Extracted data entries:
"""
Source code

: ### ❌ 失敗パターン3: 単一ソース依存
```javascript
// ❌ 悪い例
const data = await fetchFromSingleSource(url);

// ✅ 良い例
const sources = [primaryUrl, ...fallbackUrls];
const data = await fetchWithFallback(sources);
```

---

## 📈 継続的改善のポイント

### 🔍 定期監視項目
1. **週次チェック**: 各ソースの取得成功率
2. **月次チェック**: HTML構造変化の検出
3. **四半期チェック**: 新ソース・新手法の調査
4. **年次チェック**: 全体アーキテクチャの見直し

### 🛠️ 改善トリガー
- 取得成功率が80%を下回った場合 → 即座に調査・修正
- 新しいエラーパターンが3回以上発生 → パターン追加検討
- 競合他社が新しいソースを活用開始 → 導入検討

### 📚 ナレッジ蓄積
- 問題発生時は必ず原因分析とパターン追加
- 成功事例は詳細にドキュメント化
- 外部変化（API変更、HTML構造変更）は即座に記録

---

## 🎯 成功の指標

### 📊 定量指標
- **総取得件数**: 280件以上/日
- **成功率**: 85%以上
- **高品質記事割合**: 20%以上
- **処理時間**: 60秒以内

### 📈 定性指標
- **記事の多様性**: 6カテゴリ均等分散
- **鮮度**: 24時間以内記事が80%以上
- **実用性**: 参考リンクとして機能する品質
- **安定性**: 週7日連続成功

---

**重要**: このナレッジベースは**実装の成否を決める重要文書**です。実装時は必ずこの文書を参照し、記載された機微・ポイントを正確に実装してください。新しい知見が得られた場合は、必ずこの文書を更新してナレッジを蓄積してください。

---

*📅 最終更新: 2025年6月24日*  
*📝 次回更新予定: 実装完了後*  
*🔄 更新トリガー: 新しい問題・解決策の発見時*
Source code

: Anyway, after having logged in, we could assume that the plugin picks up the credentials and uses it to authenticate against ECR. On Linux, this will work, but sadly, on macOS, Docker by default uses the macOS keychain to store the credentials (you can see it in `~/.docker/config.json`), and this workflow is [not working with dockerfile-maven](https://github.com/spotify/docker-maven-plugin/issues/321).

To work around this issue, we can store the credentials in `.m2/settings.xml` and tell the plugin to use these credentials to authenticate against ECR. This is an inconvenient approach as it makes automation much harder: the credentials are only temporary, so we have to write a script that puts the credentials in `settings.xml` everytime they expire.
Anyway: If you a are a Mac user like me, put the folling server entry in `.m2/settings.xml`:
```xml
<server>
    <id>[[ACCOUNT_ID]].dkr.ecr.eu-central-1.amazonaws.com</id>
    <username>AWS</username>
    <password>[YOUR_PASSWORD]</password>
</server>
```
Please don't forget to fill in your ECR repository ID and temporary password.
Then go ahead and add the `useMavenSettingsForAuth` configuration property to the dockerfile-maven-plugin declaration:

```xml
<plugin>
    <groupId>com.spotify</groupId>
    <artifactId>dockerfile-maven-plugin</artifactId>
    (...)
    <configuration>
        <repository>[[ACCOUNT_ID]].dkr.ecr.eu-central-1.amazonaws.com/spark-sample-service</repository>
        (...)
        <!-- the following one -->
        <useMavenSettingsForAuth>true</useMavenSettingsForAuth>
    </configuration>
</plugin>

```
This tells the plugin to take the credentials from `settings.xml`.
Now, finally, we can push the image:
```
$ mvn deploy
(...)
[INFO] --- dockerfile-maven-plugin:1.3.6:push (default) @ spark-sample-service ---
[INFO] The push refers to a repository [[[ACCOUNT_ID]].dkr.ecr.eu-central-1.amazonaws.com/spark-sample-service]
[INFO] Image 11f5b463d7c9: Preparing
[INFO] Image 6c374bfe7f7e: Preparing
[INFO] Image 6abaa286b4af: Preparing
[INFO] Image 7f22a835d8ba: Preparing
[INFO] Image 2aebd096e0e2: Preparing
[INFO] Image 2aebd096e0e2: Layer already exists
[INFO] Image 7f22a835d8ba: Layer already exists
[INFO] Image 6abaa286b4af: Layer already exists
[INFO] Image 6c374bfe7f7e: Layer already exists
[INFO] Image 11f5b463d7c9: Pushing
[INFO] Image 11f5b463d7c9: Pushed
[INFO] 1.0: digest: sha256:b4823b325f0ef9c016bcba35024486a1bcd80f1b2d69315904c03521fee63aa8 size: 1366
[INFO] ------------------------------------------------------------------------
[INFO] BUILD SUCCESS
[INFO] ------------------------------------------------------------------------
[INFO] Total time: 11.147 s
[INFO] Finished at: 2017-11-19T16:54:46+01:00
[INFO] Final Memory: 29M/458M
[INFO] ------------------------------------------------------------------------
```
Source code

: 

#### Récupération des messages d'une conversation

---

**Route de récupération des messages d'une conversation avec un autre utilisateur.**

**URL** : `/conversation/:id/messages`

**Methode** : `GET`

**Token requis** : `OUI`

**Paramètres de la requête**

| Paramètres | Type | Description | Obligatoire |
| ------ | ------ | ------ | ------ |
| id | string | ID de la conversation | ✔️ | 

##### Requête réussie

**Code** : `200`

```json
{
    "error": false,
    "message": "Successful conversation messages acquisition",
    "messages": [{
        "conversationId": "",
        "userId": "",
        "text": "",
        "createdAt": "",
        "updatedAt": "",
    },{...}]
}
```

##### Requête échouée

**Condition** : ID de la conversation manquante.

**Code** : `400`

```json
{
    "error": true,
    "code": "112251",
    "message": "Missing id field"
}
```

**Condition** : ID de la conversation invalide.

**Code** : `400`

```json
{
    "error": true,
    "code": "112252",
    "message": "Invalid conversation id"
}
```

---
"""
» Exercise goal
Search the records for lines holding the word "Anyway", then copy each line you find.

» Task answer
: Anyway, after having logged in, we could assume that the plugin picks up the credentials and uses it to authenticate against ECR. On Linux, this will work, but sadly, on macOS, Docker by default uses the macOS keychain to store the credentials (you can see it in `~/.docker/config.json`), and this workflow is [not working with dockerfile-maven](https://github.com/spotify/docker-maven-plugin/issues/321).
Anyway: If you a are a Mac user like me, put the folling server entry in `.m2/settings.xml`:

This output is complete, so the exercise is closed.